**Provided records**
_ _ _ _ _
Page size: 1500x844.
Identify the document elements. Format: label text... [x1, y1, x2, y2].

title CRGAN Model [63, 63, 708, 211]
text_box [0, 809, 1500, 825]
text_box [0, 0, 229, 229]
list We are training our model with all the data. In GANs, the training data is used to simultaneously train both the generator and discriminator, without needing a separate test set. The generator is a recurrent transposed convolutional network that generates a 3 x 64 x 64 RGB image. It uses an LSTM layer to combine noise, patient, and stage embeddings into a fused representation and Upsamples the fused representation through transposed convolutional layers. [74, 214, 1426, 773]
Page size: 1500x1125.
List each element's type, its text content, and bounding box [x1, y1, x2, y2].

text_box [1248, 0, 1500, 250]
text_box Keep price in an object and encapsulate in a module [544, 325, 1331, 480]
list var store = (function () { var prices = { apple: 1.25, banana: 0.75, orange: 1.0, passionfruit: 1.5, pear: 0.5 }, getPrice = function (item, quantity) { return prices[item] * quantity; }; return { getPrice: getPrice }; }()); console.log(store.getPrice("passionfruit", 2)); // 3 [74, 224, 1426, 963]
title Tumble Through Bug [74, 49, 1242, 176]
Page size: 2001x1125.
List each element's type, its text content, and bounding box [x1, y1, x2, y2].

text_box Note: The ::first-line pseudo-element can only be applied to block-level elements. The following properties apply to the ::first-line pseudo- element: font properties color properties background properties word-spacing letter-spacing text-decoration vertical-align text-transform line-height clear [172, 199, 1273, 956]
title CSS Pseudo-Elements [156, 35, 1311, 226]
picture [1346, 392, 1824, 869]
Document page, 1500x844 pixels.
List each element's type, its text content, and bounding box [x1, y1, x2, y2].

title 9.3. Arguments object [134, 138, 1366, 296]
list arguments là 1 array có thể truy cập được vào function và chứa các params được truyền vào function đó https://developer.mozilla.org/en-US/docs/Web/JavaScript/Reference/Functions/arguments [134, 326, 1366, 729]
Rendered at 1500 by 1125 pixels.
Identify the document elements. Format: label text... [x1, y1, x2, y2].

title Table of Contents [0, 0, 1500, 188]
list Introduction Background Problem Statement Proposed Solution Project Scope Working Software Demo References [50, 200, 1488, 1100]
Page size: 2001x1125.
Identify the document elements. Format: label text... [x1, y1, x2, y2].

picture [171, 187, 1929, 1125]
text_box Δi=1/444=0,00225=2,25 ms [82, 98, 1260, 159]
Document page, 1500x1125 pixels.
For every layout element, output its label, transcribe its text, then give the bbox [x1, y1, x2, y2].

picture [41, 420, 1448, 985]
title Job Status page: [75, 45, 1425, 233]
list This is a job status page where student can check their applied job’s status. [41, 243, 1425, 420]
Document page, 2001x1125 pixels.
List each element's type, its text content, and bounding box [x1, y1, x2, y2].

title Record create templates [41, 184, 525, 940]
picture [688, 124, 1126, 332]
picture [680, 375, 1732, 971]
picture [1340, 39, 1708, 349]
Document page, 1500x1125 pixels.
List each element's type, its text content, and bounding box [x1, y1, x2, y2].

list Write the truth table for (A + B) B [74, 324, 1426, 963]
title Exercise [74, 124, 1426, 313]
_ _ _ _ _
**What you should do**
Transcribe the material above in full, keeping every word.

**Reply to the task**
Page size: 1500x844.
Identify the document elements. Format: label text... [x1, y1, x2, y2].

title CRGAN Model [63, 63, 708, 211]
text_box [0, 809, 1500, 825]
text_box [0, 0, 229, 229]
list We are training our model with all the data. In GANs, the training data is used to simultaneously train both the generator and discriminator, without needing a separate test set. The generator is a recurrent transposed convolutional network that generates a 3 x 64 x 64 RGB image. It uses an LSTM layer to combine noise, patient, and stage embeddings into a fused representation and Upsamples the fused representation through transposed convolutional layers. [74, 214, 1426, 773]
Page size: 1500x1125.
List each element's type, its text content, and bounding box [x1, y1, x2, y2].

text_box [1248, 0, 1500, 250]
text_box Keep price in an object and encapsulate in a module [544, 325, 1331, 480]
list var store = (function () { var prices = { apple: 1.25, banana: 0.75, orange: 1.0, passionfruit: 1.5, pear: 0.5 }, getPrice = function (item, quantity) { return prices[item] * quantity; }; return { getPrice: getPrice }; }()); console.log(store.getPrice("passionfruit", 2)); // 3 [74, 224, 1426, 963]
title Tumble Through Bug [74, 49, 1242, 176]
Page size: 2001x1125.
List each element's type, its text content, and bounding box [x1, y1, x2, y2].

text_box Note: The ::first-line pseudo-element can only be applied to block-level elements. The following properties apply to the ::first-line pseudo- element: font properties color properties background properties word-spacing letter-spacing text-decoration vertical-align text-transform line-height clear [172, 199, 1273, 956]
title CSS Pseudo-Elements [156, 35, 1311, 226]
picture [1346, 392, 1824, 869]
Document page, 1500x844 pixels.
List each element's type, its text content, and bounding box [x1, y1, x2, y2].

title 9.3. Arguments object [134, 138, 1366, 296]
list arguments là 1 array có thể truy cập được vào function và chứa các params được truyền vào function đó https://developer.mozilla.org/en-US/docs/Web/JavaScript/Reference/Functions/arguments [134, 326, 1366, 729]
Rendered at 1500 by 1125 pixels.
Identify the document elements. Format: label text... [x1, y1, x2, y2].

title Table of Contents [0, 0, 1500, 188]
list Introduction Background Problem Statement Proposed Solution Project Scope Working Software Demo References [50, 200, 1488, 1100]
Page size: 2001x1125.
Identify the document elements. Format: label text... [x1, y1, x2, y2].

picture [171, 187, 1929, 1125]
text_box Δi=1/444=0,00225=2,25 ms [82, 98, 1260, 159]
Document page, 1500x1125 pixels.
For every layout element, output its label, transcribe its text, then give the bbox [x1, y1, x2, y2].

picture [41, 420, 1448, 985]
title Job Status page: [75, 45, 1425, 233]
list This is a job status page where student can check their applied job’s status. [41, 243, 1425, 420]
Document page, 2001x1125 pixels.
List each element's type, its text content, and bounding box [x1, y1, x2, y2].

title Record create templates [41, 184, 525, 940]
picture [688, 124, 1126, 332]
picture [680, 375, 1732, 971]
picture [1340, 39, 1708, 349]
Document page, 1500x1125 pixels.
List each element's type, its text content, and bounding box [x1, y1, x2, y2].

list Write the truth table for (A + B) B [74, 324, 1426, 963]
title Exercise [74, 124, 1426, 313]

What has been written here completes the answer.